It began more than 15 years ago with a group of film lovers gathered around the television on Oscar night. Lyn Boland, a former lawyer and adjunct professor from Setauket, was among them, and as she and her friends gushed over clips from the year’s Best Documentary Feature category, she wondered: Why can’t we ever see any of these powerful films?

‘Horn from the Heart: The Paul Butterfield Story’ will be screened at Theatre Three on May 20.

Around this time, she was called on by her law partner, and a fellow cinephile, to help rebuild the Greater Port Jefferson-Northern Brookhaven Arts Council’s faltering film program. Boland had just recently watched “Spellbound,” the Academy Award-nominated doc about a group of eight young students competing in the Scripps National Bee; it was exciting, artistic, moving and it made Boland cry. It seemed obvious what to do with the local cinema program.

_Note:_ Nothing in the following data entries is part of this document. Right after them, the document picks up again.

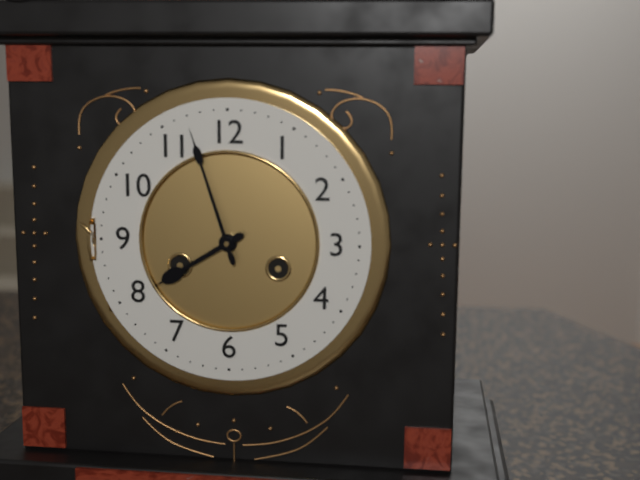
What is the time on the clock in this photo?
7:57
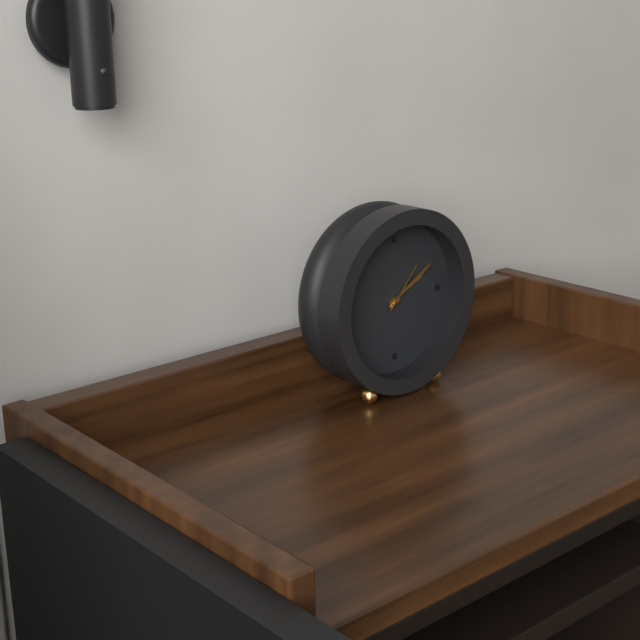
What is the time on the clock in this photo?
2:10:07
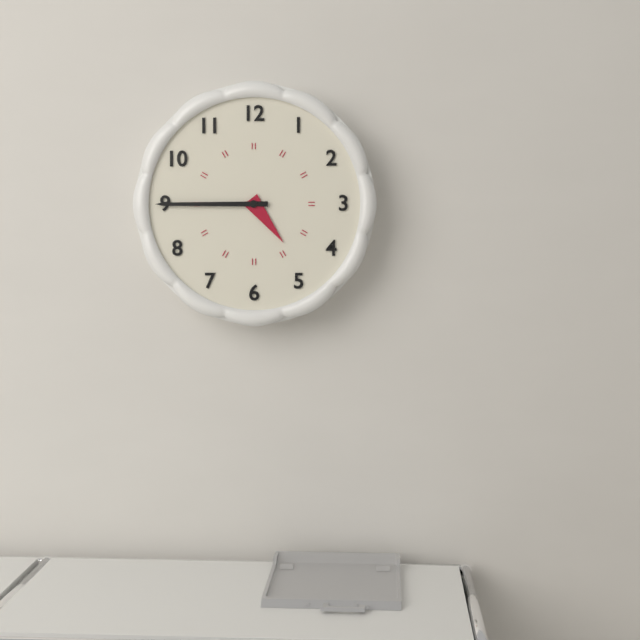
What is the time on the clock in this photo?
4:45
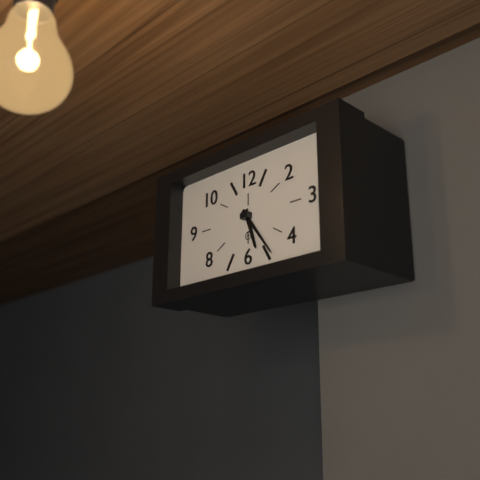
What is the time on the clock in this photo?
5:24
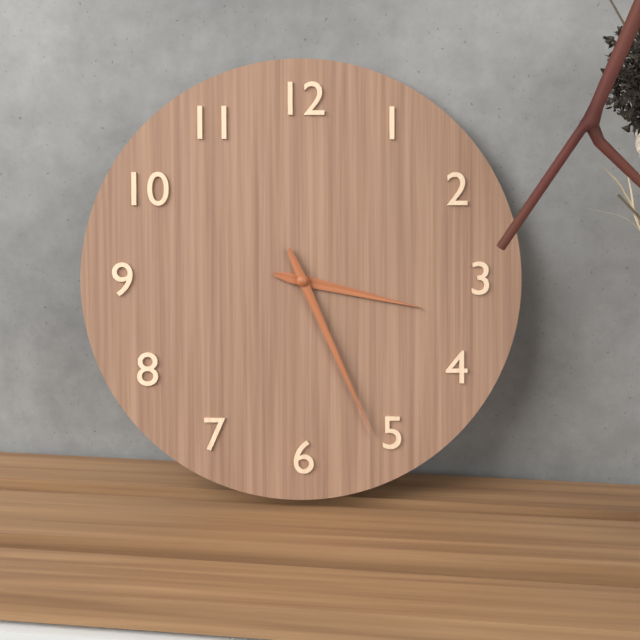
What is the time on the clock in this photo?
3:26
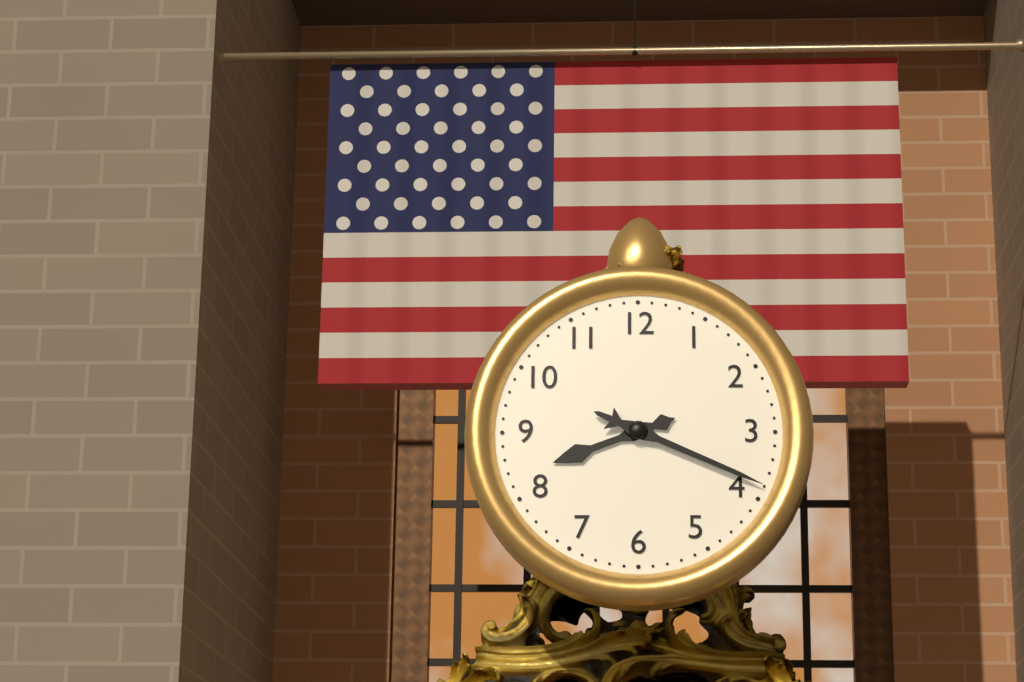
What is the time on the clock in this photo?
8:19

“Let’s make it a documentary series,” she recalls saying to her friend. While the initial concept was to hold screenings around the work primarily of local filmmakers, this proved to be difficult and limiting. So, members of the program’s board decided to pluck documentaries straight from the source: high-profile film festivals, from the Hamptons International Film Festival to DOC NYC to Tribeca Film Festival to Stony Brook Film Festival, and more, where new, important works are debuted, and the voices of blossoming filmmakers are heard for the first time. 

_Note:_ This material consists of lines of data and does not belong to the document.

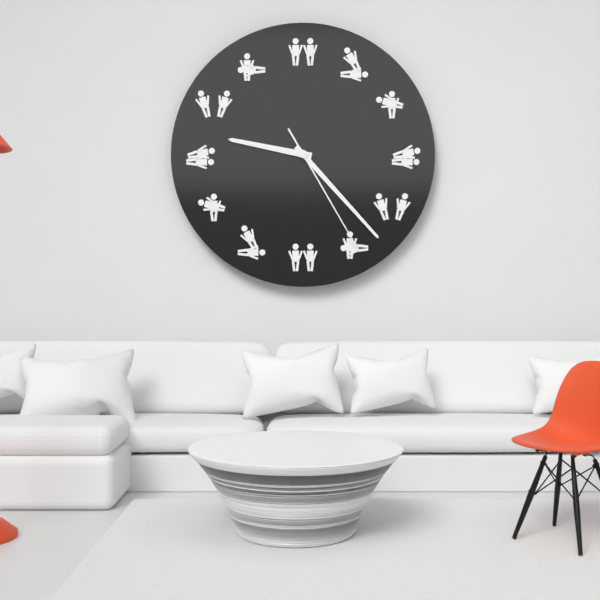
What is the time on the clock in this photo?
9:23:25
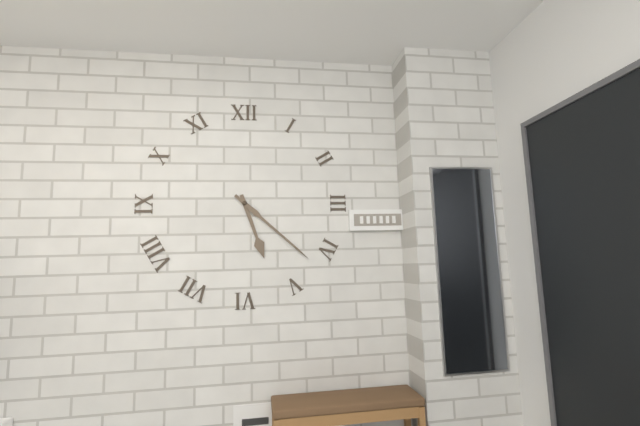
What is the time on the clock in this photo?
5:22
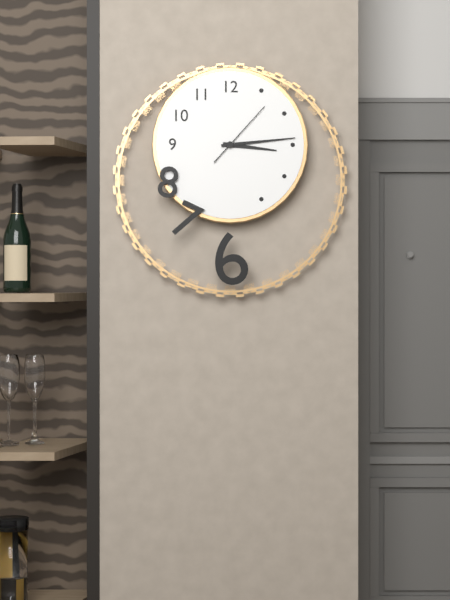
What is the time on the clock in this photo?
3:14:07
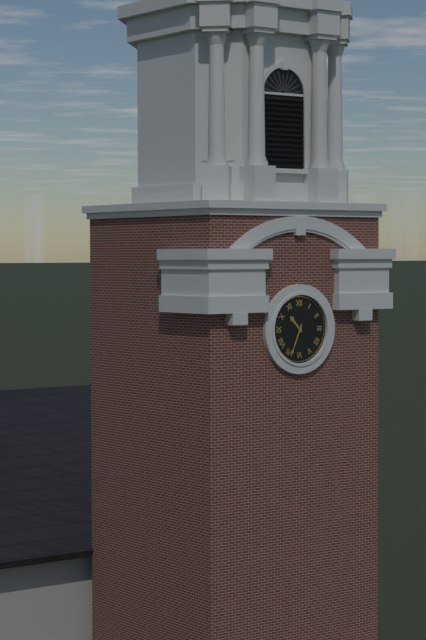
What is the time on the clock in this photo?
10:34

And thus, in the fall of 2005, the first Port Jefferson Documentary Series was born. “The idea was to make a place where we can actually see these films while they’re still very current,” Boland, one of three co-directors of the now-14-year series, said. “I think that this particular area on Long Island has a well-educated population, people who want to stay up-to-date, and, for some people, watching a documentary is a great way for them to go into depth on an important issue for a couple hours.”

She continued, “We used to travel to Cinema Arts Centre [in Huntington] to see documentaries, and it seems like there was this giant hole in our ability to see independent films like these in this area. Our criteria now is that the film is new and not available elsewhere, has critical acclaim, and tells an important story.”

Sponsored by the Greater Port Jefferson-Northern Brookhaven Arts Council and the Suffolk County Office of Film and Cultural Affairs, the spring 2019 season of the award-winning documentary series begins March 4 and will run until May 20. The seven-film lineup will be spread across several local venues, including Theatre Three, 412 Main St., Port Jefferson; the Charles B. Wang Center at Stony Brook University, 100 Nicolls Road, Stony Brook; the Long Island Museum, 1200 Route 25A, Stony Brook; and Robert Cushman Murphy Junior High School, 351 Oxhead Road, in Stony Brook. 

Each of this year’s emotional and thought-provoking films will be followed up by  a Q&A session with guest speakers involved in the documentary, like directors, producers, the movies’ subjects and outside experts. 

They include the compelling journalism-focused “The Panama Papers”; “Under the Wire,” about a heroic Sunday Times correspondent who was killed while covering the war in Syria; “Weed the People,” in which medical cannabis is posed as “a human rights issue”; as well as “Liyana,” “City of Joel,” “Horn from the Heart: The Paul Butterfield Story” and “Emanuel,” about the Charleston church shooting.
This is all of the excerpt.